Las Fuerzas Armadas y la Policía deberían abordar el problema de la violencia sexual dentro de sus filas antes de que estalle un escándalo.
El discurso académico importado sobre la violación como arma de guerra opacó la naturaleza de los ataques sexuales en el conflicto colombiano. Se destaparon los abusos de militares gringos con menores de edad cerca de Tolemaida, ha habido un mínimo avance en el reconocimiento de la violencia contra las mujeres por sus compañeros y comandantes, paramilitares o guerrilleros, pero del abuso sexual dentro de la fuerza pública aún no se habla. Para esa dimensión silenciada de la guerra, las experiencias de países desarrollados son ilustrativas. Si con violencia controlada, menos machismo y justicia operante la incidencia de esos ataques es preocupante, en medio de una confrontación armada la situación debe ser peor.
El año pasado se publicó “La Guerra Invisible”, un libro que resume la investigación de dos periodistas francesas sobre abusos sexuales en el ejército de su país.
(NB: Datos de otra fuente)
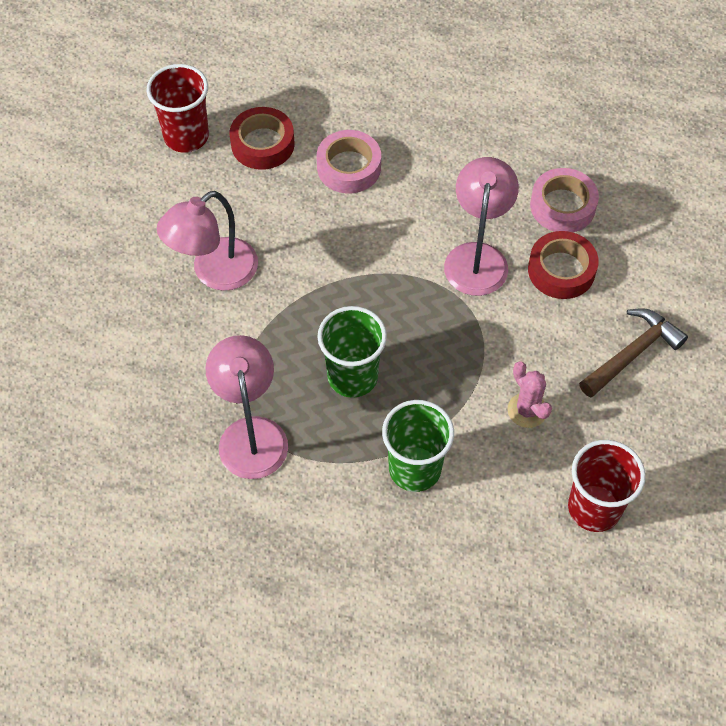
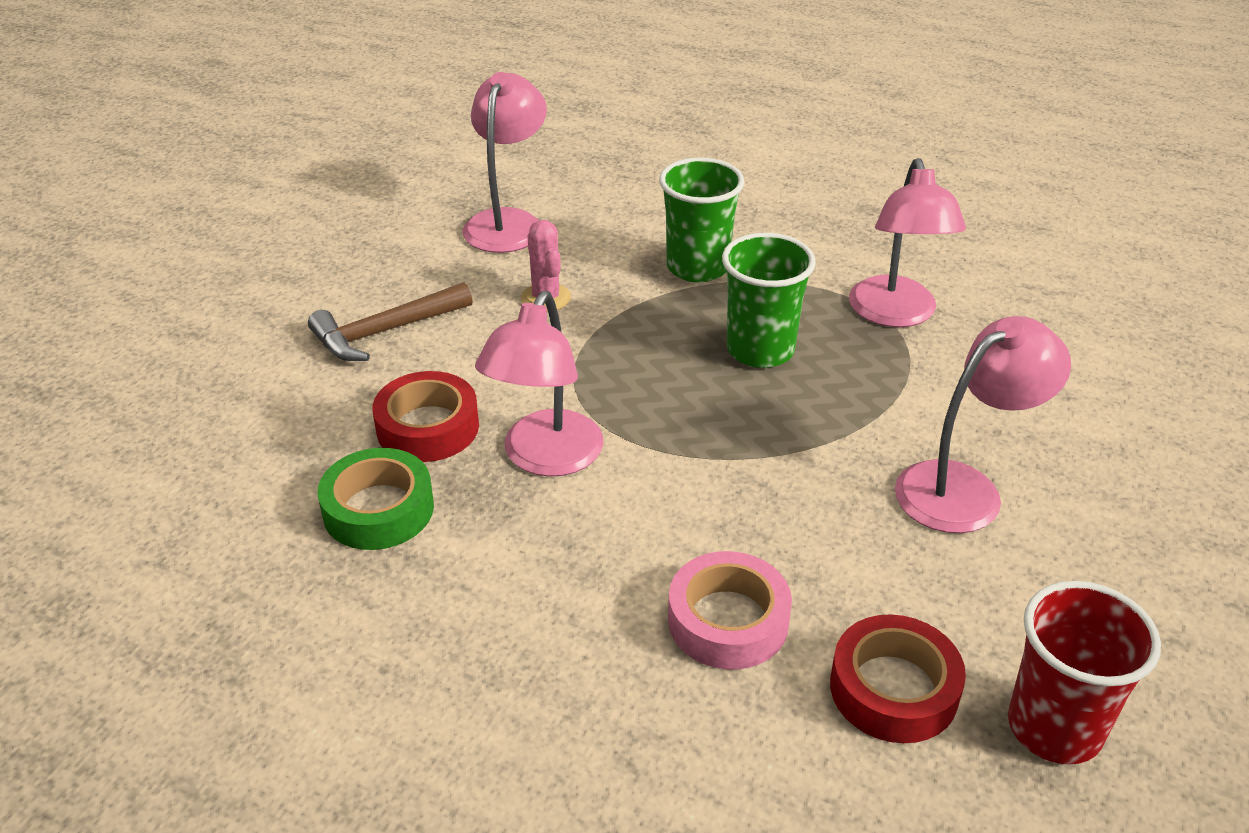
camera: 170 degrees left, 20 degrees down
(562, 206) = (378, 509): pink tape -> green tape
(594, 508) = (508, 222): red cup -> pink lamp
El principal hallazgo: mucho más que entre la población civil, existe una ley del silencio, una verdadera omertá alrededor de esos ataques. Las víctimas son persuadidas por sus superiores para no denunciar, o silenciadas con una orden o un traslado.
Léa ingresó a los 27 a un regimiento de artillería y cinco años más tarde salió destruída. Inicialmente estuvo feliz por la vida deportiva y al aire libre. Le molestaban comentarios tipo “¿cuando me lo besas?” al saludarla, o alusiones al Tampax ante un hilo suelto en su vestido, pero “como todo el mundo lo acepta, es fácil acostumbrarse”. La situación cambió con su primer trabajo bajo las órdenes de quien le enviaba mensajes con un infalible “besitos”. Se trataba de un oficial con tres décadas de servicio y el doble de su edad. Pronto los textos fueron explícitos. “¿Cuál es tu posición preferida? A mí me gustaría a cuatro patas”. Léa borraba lo que recibía pero se sentía cada vez peor. No fue fácil contarle a las periodistas lo que siguió, las violaciones. Aún se sentía culpable por no haber hecho lo suficiente para evitarlas. Con la disculpa de revisar el dormitorio, el jefe se metió en su cama. Después, por emilio, le ordenaba ir a su despacho para violarla. “Yo me negaba, pero él era mi superior. Al final acabé desnudándome apenas entraba”. Tras varios años de abusos habló con un médico militar. Fue declarada no apta y luego dada de baja. Su agresor se pensionó tranquilo.
El acoso se intensifica durante las operaciones militares, que para los franceses son en el exterior. “A la presión se suma una sensación de impunidad, algunos creen que todo está permitido”. El acoso y maltrato también son generalizados en los cursos de preparación para ingresar a las fuerzas armadas. “Una pequeña minoría no tiene problema en insultar a las mujeres. Algunos incluso se niegan a dirigirles la palabra”.
Como la proporción de denuncias es tan baja, ni siquiera se sabe en qué momento de la carrera militar hay más abusos. Las periodistas anotan que lo más perverso es la subordinación rígida e incontrovertible. El macho absoluto dándole órdenes sin derecho de réplica a las mujeres bajo su mando es casi un diseño experimental para favorecer el acoso laboral. “En el ejército, todo depende del superior, y no se acepta ninguna voz divergente” dice un oficial retirado. “En casi la totalidad de los casos, se ordena el traslado de la mujer que destapa el escándalo. Muchas de ellas, sin ningún apoyo, piden una licencia por enfermedad”. El Ministerio de Defensa francés no hace públicos estos datos.
La vulnerabilidad es aún mayor cuando, como ocurre en las fuerzas armadas norteamericanas, las mujeres que se atreven a denunciar sufren retaliaciones de sus compañeros. Un estudio del Pentágono señala que las dos terceras partes de los casos de violencia sexual reportados en el último año fueron seguidos de represalias contra las denunciantes.
El Ministerio de Defensa está en mora de elaborar y hacer público un diagnóstico de la situación, con medidas para que los ataques sexuales internos se denuncien, un requisito para controlarlos. Si por allá llueve, por acá puede estar cayendo una tormenta.